• **Selected excerpt**:
# # # # #

Published in final edited form as: IEEE Trans Ultrason Ferroelectr Freq Control. 2008 Dec;55(12):2719–2725. doi: 10.1109/TUFFC.2008.988

An Integrated Optoacoustic Transducer Combining Etalon And Black PDMS Structures

Yang Hou 1,2, Shai Ashkenazi 1,2, Sheng-Wen Huang 1,2, Matthew O’Donnell 1,2
PMCID: PMC2771400  NIHMSID: NIHMS138601  PMID: 19126497

Abstract

An integrated optoacoustic transducer combining etalon and black polydimethylsiloxane (PDMS) structures has been designed and developed. The device consists of an 11-μm-thick black PDMS film confined to a 2-mm-diameter circular region acting as an optoacoustic transmitter, surrounded by a 5.9-μm Fabry-Perot polymer etalon structure serving as an optoacoustic detector array. A pulsed laser is focused onto a 30-μm spot on the black PDMS film, defining the transmit element, while a CW laser probes a 20-μm spot on the etalon for ultrasound detection. Pulse-echo signals display center frequencies of above 30 MHz with bandwidths of at least 40 MHz. A theta-array is formed for 3-D ultrasound imaging by mechanically scanning the generation laser along a 1-D array and the detection laser around an annular array. Preliminary images with 3 metal wires as imaging targets are presented. Characterization of the device’s acoustical properties, as well as preliminary imaging results, suggest that all-optical ultrasound transducers are potential alternatives to piezoelectric techniques for high-frequency 2-D arrays enabling 3-D high-resolution ultrasound imaging.

I. Introduction

The frontiers of high-frequency ultrasound have been greatly expanded during the past decade, with various applications in dermatology [1]–[2], ophthalmology [3]–[4], intravascular imaging (IVUS) [5], and small animal imaging [6]. An integral part of any ultrasound imaging system is the transducer array, which generates and detects acoustic waves, and ultimately determines image resolution and quality. Currently, the unavailability of 2-D high-frequency piezoelectric transducer arrays limits further development of high-frequency ultrasound, especially in real-time 3-D high-resolution applications. State-of-the-art piezoelectric arrays include a 64-element 35-MHz 1-D array [7] and an 8-element 55-MHz annular array [8], whereas 2-D arrays have not been fabricated at high frequencies [9]–[10]. Major fabrication challenges include dicing piezoceramics to micron-scale elements and making electrical connections to each individual element. Recently, the capacitive micromachined ultrasound transducer (CMUT) has been developed as an alternative [11]. A 64-element 1-D linear array operating at 45 MHz [12] and 64-element forward-looking annular arrays [13]–[14] have been reported. However, even though a high-frequency fully sampled 2-D CMUT array is theoretically realizable, no such array has been implemented, and integration of front-end electronics still requires a technical breakthrough. Clearly, a new transduction technology is greatly needed for 2-D arrays operating at above 30 MHz.

An attractive alternative, optoacoustic transduction, typically replaces electronic signals with 2 laser beams as input/output vectors, one for ultrasound generation and the other for ultrasound detection. The most significant advantage over piezoelectricity is that the size and spacing of each transmit/receive array element is defined by the focal spot of a laser beam, which is easily reduced to several microns using conventional optics. Also, an array can be easily formed by splitting the primary laser beam and focusing the resultant secondary beams onto a configurable array of spots, which avoids transducer dicing and making electrical connections.

# # # # #

• **Information shown**:
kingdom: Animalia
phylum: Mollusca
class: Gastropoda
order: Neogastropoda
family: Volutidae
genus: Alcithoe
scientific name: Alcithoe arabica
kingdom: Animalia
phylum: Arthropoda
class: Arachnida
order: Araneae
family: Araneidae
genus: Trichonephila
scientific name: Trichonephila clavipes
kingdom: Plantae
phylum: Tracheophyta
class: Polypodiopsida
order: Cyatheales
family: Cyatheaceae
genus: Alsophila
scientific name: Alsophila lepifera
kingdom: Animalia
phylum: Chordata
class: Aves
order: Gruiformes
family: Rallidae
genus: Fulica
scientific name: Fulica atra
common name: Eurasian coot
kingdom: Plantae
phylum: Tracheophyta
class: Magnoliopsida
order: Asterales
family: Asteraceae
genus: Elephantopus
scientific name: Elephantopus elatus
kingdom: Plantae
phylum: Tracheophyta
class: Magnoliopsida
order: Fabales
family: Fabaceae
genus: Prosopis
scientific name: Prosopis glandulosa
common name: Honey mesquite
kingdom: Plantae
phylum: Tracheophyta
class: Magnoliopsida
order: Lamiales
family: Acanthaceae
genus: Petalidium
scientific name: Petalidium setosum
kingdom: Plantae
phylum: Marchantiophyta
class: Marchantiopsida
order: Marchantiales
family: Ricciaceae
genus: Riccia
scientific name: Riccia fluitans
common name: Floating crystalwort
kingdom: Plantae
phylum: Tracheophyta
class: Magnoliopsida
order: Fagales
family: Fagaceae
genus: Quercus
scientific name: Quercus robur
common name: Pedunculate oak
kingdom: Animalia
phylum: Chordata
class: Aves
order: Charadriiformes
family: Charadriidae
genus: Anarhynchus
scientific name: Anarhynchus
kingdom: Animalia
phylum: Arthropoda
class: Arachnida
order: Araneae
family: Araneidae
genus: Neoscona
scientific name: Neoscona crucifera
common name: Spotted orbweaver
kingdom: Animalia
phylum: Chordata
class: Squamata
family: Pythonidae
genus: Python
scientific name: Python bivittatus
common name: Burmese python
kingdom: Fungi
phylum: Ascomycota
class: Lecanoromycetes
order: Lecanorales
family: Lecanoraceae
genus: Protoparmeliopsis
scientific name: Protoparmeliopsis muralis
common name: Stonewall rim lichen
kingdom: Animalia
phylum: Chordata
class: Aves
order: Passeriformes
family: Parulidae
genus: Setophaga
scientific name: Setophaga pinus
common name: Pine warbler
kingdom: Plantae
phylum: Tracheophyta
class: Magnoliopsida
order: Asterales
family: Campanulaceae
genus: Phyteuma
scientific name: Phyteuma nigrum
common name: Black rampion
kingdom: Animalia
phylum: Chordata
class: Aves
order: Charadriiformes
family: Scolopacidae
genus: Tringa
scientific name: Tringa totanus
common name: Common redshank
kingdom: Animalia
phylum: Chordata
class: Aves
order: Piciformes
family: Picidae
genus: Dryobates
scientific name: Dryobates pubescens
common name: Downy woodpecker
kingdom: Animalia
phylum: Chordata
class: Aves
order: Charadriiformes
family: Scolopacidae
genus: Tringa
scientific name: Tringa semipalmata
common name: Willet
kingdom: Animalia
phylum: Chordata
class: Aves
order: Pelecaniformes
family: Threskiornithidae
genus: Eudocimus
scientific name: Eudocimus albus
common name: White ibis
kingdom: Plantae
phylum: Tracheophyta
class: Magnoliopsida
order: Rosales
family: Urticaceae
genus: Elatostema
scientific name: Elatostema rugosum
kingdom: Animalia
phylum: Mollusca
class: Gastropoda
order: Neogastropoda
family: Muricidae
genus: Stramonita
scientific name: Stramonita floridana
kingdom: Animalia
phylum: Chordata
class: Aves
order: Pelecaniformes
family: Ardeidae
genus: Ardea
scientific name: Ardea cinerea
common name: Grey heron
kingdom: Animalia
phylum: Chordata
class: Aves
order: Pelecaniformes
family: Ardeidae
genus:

# # # # #

• **Problems to work on**:
**A.** List every application of high-frequency ultrasound that the introduction of the optoacoustic transducer excerpt names.
**B.** Pick up the optoacoustic transducer excerpt after its final sentence and continue it.

• **Answers by item number**:
**A.** Dermatology, ophthalmology, intravascular imaging (IVUS), and small animal imaging.

**B.**
The most efficient optoacoustic transmitter utilizes either an 11-μm-thick black polydimethylsiloxane (PDMS) film [15]–[16], or a 4.5-μm gold nanostructure PDMS film [17]. In a typical configuration, a laser pulse is focused onto the film, and optical absorption rapidly heats a localized volume in which thermal expansion launches an acoustic wave into the overlying sample. The bandwidth of generated ultrasound can easily exceed 50 MHz with a 5-ns incident laser pulse, and the surface acoustic pressure often rises well beyond 100 MPa with sufficient input optical energy.

On the other hand, the most effective method for optoacoustic detection uses a thin polymer etalon [18]–[21], which consists of a polymer layer sandwiched between 2 reflecting mirrors. The strain associated with an ultrasound wave passing through the etalon modulates its thickness and therefore changes the reflected optical intensity of the probing CW laser beam. The acoustic pressure can be measured by recording the intensity change of the reflected signal. A 5.9-μm-thick etalon [22] possesses bandwidth of well over 50 MHz, noise equivalent pressure of 3.9 kPa for a 20-μm-diameter element, better than that of PVDF equivalents, and angular attenuation of barely 10 dB at 45 degrees for frequencies approaching 80 MHz.

In this paper, we propose an integrated all-optical theta-array system combing an 11-μm-thick black PDMS film and a 5.9-μm-thick etalon. The fabrication and configuration of the device will first be described, followed by ultrasound pulse-echo characterization. Preliminary images obtained using 3 metal wires as imaging targets will also be presented.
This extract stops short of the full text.